§ **Page excerpt**
Fanspeak Mock Draft 3.22: No draft-day trades in the first round? That largely depends on one team

NFL Draft News

We know Carolina isn’t going to trade out of the first overall pick, and Houston seems destined to snag the next-best quarterback.

But what would motivate Arizona from moving out of the third-spot?

If the Cardinals did, then they’d miss out on perhaps the best defensive player in the draft, Alabama pass rusher Will Anderson, also happens to play a position of need.

After that, it’s hard to see any other team moving up, presumably to take the third-best QB, due in large part to the questions surrounding the 2023 QB class.

After that, what player in this draft screams “I have to have that player?”

Texas Tech pass rusher Tyree Wilson is a nice, high-motor player with excellent size and traits. But his 17.0 career sacks are a half-sack less than the tally Anderson put up as a sophomore. There’s no blue-chip offensive tackle – or offensive lineman, for that matter. Georgia defensive tackle Jalen Carter was seen as a potential top-5 player until a few weeks’ worth of bad press knocked him down into mid-first to early-second round range.

This is a deep year for running backs and tight ends, but show me the team that’s willing to trade assets to take a Michael Mayer or a Bijan Robinson. Same goes for the receivers in this draft – and it’s not a good year for that group.

Need a cornerback? This is a very deep year for the position, with talent found all the way until the early part of the fifth round. But you won’t find a Derek Stingley or a Ahmad Gardner in this group.

However, that’s not to say this draft doesn’t have its merits or totally lacks talent. Instead, the talent is pretty evenly distributed. Why would Dallas trade up to snag a defensive lineman like Bryan Bresee when it can find about a dozen other talented tackles on Day 2?

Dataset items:
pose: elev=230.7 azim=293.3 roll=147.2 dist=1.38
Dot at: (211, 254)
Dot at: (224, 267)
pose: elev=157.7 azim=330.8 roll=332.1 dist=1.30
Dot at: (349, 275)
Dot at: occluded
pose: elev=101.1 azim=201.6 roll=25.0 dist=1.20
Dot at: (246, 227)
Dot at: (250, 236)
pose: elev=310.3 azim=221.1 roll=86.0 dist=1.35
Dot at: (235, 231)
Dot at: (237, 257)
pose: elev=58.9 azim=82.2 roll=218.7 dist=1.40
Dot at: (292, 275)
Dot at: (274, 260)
---
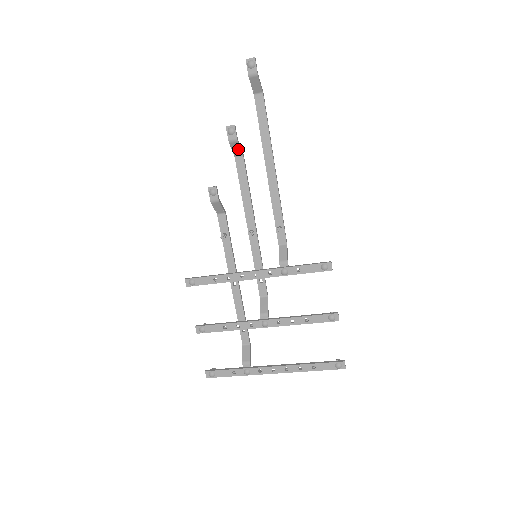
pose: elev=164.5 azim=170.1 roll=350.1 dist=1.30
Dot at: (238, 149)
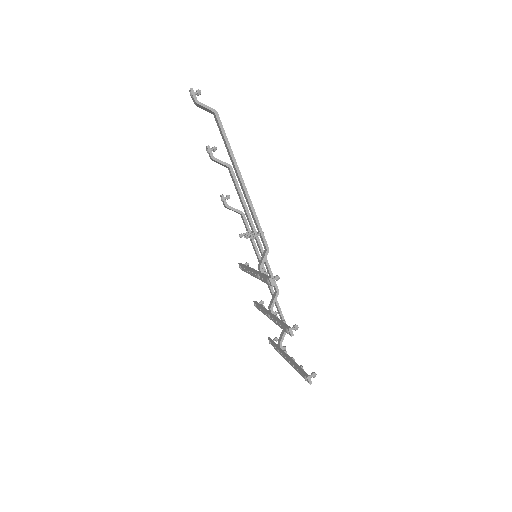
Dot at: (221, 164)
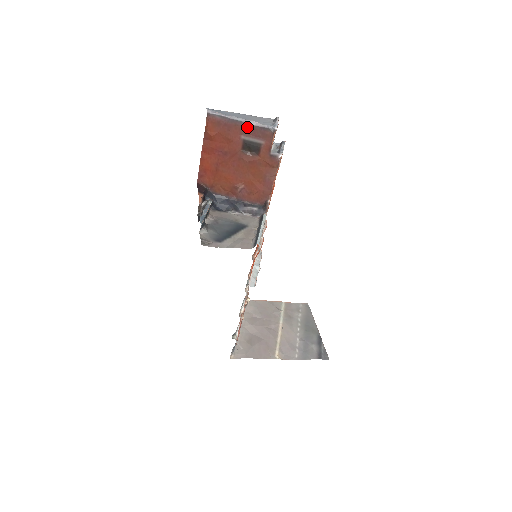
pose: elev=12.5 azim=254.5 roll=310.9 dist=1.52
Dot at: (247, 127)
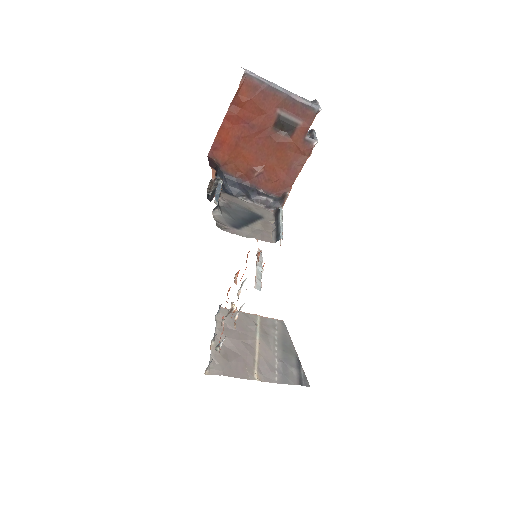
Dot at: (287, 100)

§ **Problems to work on**
(a) List every NFL team the mock draft article names.
(b) According to the mock draft article, why would Arizona be unlikely to trade out of the third pick?
(c) Resume the mock draft article from its final sentence.

§ **Answers for the tasks**
(a) Carolina, Houston, Arizona (the Cardinals), Dallas

(b) If the Cardinals traded out of the third spot, they would likely lose Alabama pass rusher Will Anderson. The text calls him perhaps the best defensive player in the draft, and he also plays a position Arizona needs.

(c)
So it’s possible, albeit highly unlikely, that the first round comes and goes without a single draft-day trade in Round 1.


Round 1

1. Carolina Panthers: QB Anthony Richardson, Florida

2. Houston Texans: QB C.J. Stroud, Ohio State

We’re still not convinced Houston will take Alabama’s Bryce Young. It has nothing to do with his ability and everything to do with his size at 5-foot-10, 204 pounds. Kyler Murray, Russell Wilson, Baker Mayfield, Tua Tagovailoa have all had some measure of success – especially Wilson, a Super Bowl-winning QB – and yet all could be on another team’s roster by this time next season. Is size the sole reason? No. But it certainly factors in when, say, 6-foot-3, 350-pound Cincinnati defensive tackle Josh Tupou slings the much-smaller Tagovailoa to the ground. Young, for what it’s worth, will be the smallest starting QB in the league.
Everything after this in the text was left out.